Надо было только знать, в какое время к нему попасть.
Дом Пустошкина, как уже сказали, имел довольно странную архитектуру: узкий, высокий, в три этажа, вроде башни; на верхнем этаже была еще вышка, сам он жил в верхнем жилье, а средний, отделанный более богато, предназначен для приезжих гостей; нижнее жилье занимали приближенные к Пустошкину дворовые.
Другие дворовые и охотники помещались в трех больших служилых избах.
Всех дворовых находилось у Пустошкина не менее ста человек и жилось им неплохо; привыкли они к нраву своего господина и были ему преданы.
Многим из дворовых положительно нечего было делать, и они все время слонялись из угла в угол или дремали в барской передней, или на дворе играли в бабки и в шашки.
Егор Пустошкин был страстный охотник; его дворовые охотники, одетые все в одинаковые кафтаны, молодец к молодцу, хорошо вооруженные, приводили в страх соседних помещиков, потому что рыскали и скакали они по полям и лугам за красным зверем или за птицей, не разбирая, кому принадлежат эти поля и луга, топтали травы, рожь, овес и т. д. Иногда Пустошкин платил за причиненные убытки помещикам, а больше так сходило.
Для богатея Пустошкина закон был не писан, и судиться с ним избави Боже. Засудит, не рад и жизни будешь. «С сильным не борись, с богатым не судись».
У Егора Пустошкина в городе во всех судах «своя рука была», вот и попробуй с ним судиться. Бывали, например, такие случаи: едет, положим, по своему делу какой-нибудь помещик-сосед или знакомый Пустошкина и повстречается он на дороге с Пустошкиным.
— Стой! — кричит тот своему знакомому или соседу.
Бедняга перепуган, меняется в лице и волей-неволей приказывает приостановить коней.
— Куда едешь? — спрашивает у него Пустошкин.
Тот ему говорит.
— Ладно, я домой еду, поедем и ты ко мне.
Помещик божится, клянется, что ему недосуг.
Пустошкин не слушает и строго приказывает поворачивать коней.
Если повстречавшийся помещик начнет упрямиться и настаивать, тогда Пустошкин прикажет своим холопам повернуть коней и беднягу помещика повернуть насильно в усадьбу Пустошкина и продержит он этого невольного гостя сколько хочет в своем доме.
Такой же участи, как уже знаем, подвергся и князь Полянский с сестрой и дочерью.
Пустошкин приказал осветить средний этаж своего дома и ввел туда своих подневольных гостей.
Комнаты, отведенные для князя Платона Алексеевича и для его семьи, были отделаны и обставлены более чем богато.
Повсюду заграничная мебель, бронза, хрусталь, стены обиты шелковой материей, полы устланы персидскими коврами.
— Князь, я вас прошу… располагайтесь здесь, как у себя дома, приказывайте, повелевайте… стоит вам позвонить — и к вам для услуг явятся мои лакеи.
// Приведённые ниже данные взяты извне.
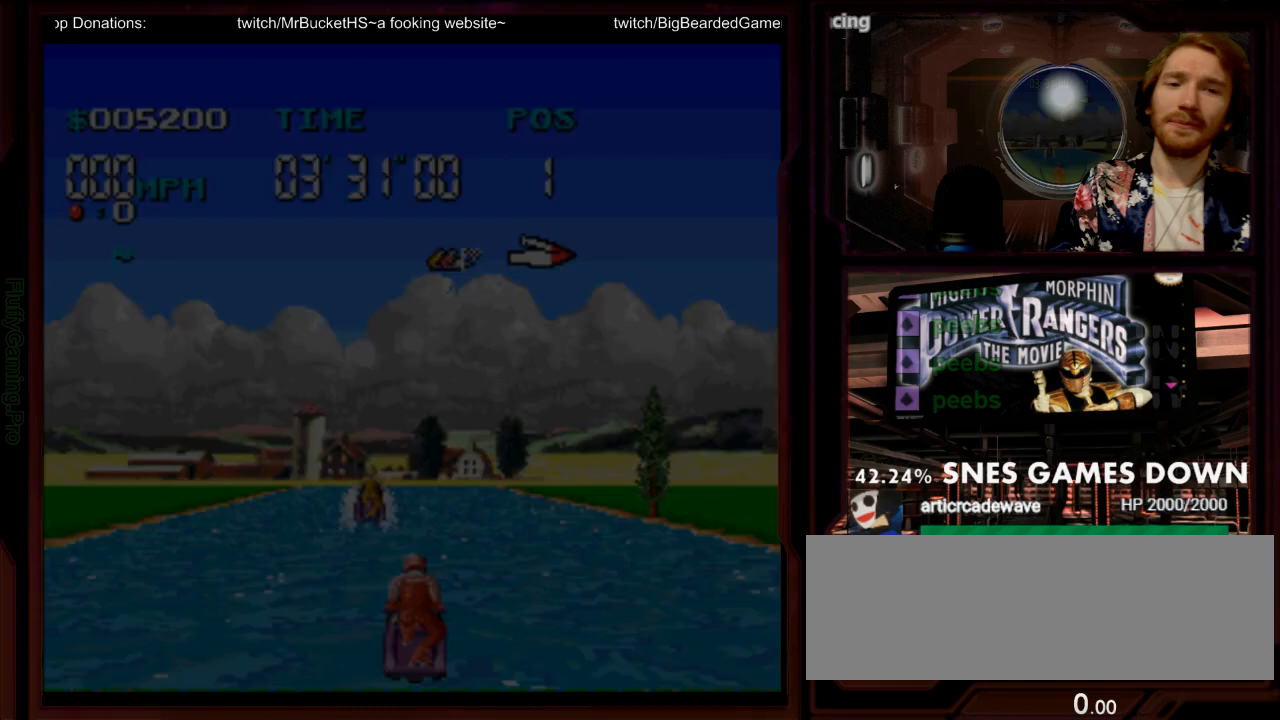
{"dt_ms": 500, "buttons": [], "events": []}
Вас, княжны, тоже прошу смотреть на мой дом, как на ваш собственный, — проговорил Егор Пустошкин и хотел было уйти к себе наверх.
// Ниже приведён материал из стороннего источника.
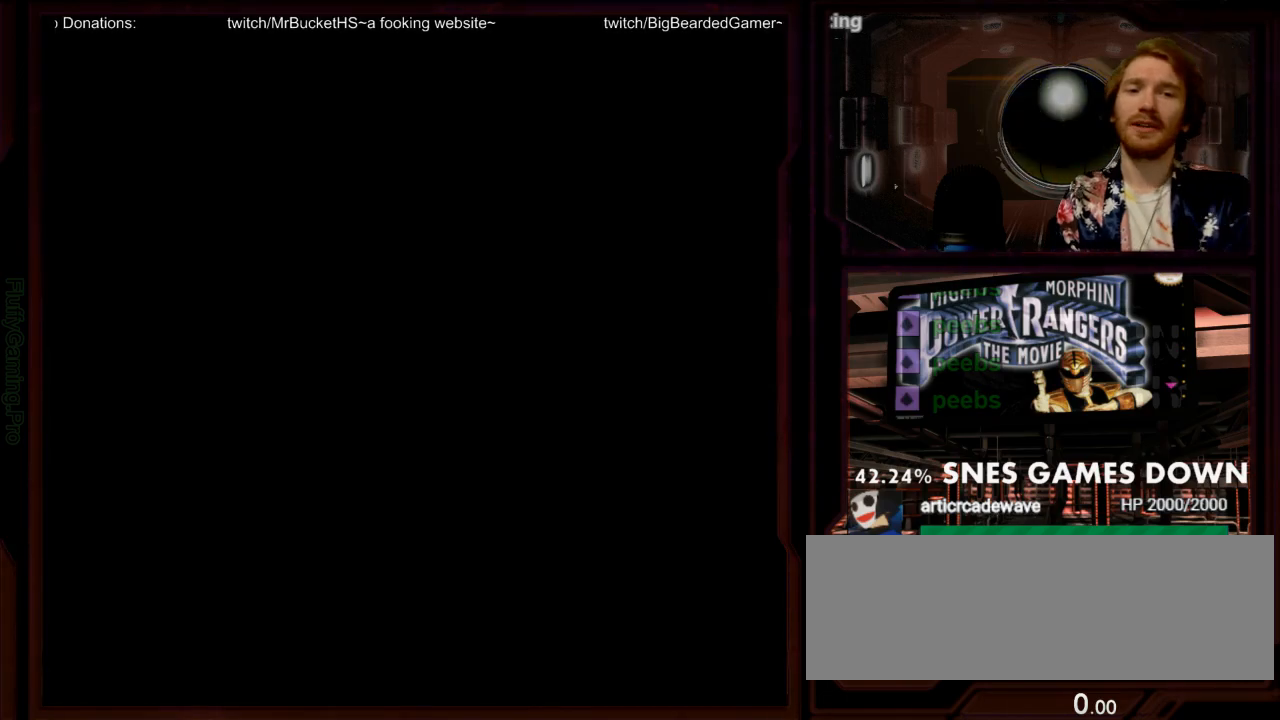
{"dt_ms": 500, "buttons": [], "events": []}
— Одно только слово, — остановил его князь Полянский.
— К вашим услугам, князь?
— Надеюсь, с моими людьми ничего худого не произойдет?
— Знаете ли, князь, с вашего позволения завтра я хотел ваших холопов поучить немного на конюшне за их оплошность и нерадение… Они должны бы, князь, за вас вступиться, не давать вас, своего господина, в обиду, а они струсили меня и моих охотников и не сопротивлялись…
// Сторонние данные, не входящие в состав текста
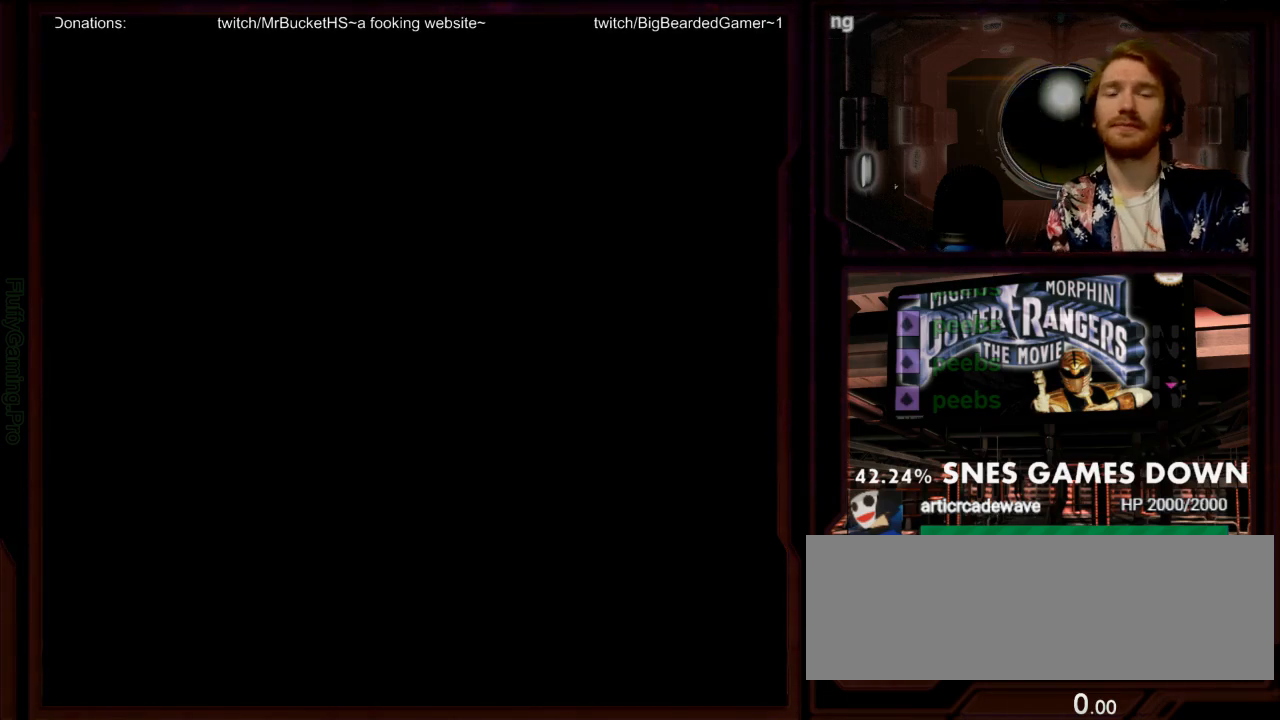
{"dt_ms": 500, "buttons": [], "events": []}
— Уж предоставьте мне, государь мой, ведаться с моими холопами, — резко проговорил князь Полянский, — и прошу их не трогать, — добавил он.
— Хорошо… пусть по-вашему. А все же не мешало бы их поучить.
— Повторяю, это мое дело.
— Как хотите, князь. А вам я сейчас прикажу готовить ужин.
— Не трудитесь, у нас есть свой запас на дорогу. Только прошу прислать ко мне моего камердинера, и я сам сделаю распоряжение насчет ужина.
— Вы у меня в гостях, князь… А в гости, как известно, со своей едой не ходят…
Проговорив эти слова, Пустошкин вышел.
Спустя немного явились ливрейные лак, еи в белых перчатках и в напудренных париках; они быстро стали накрывать стол. Прошло немного времени, и стол украсился изысканными блюдами с кушаньями и дорогим вином; сервировка стола не могла не удивить князя Полянского и княжен: серебро, бронза, хрусталь, цветы.
Князю и княжнам прислуживал за столом старик Григорий Наумович и двое других княжеских лакеев.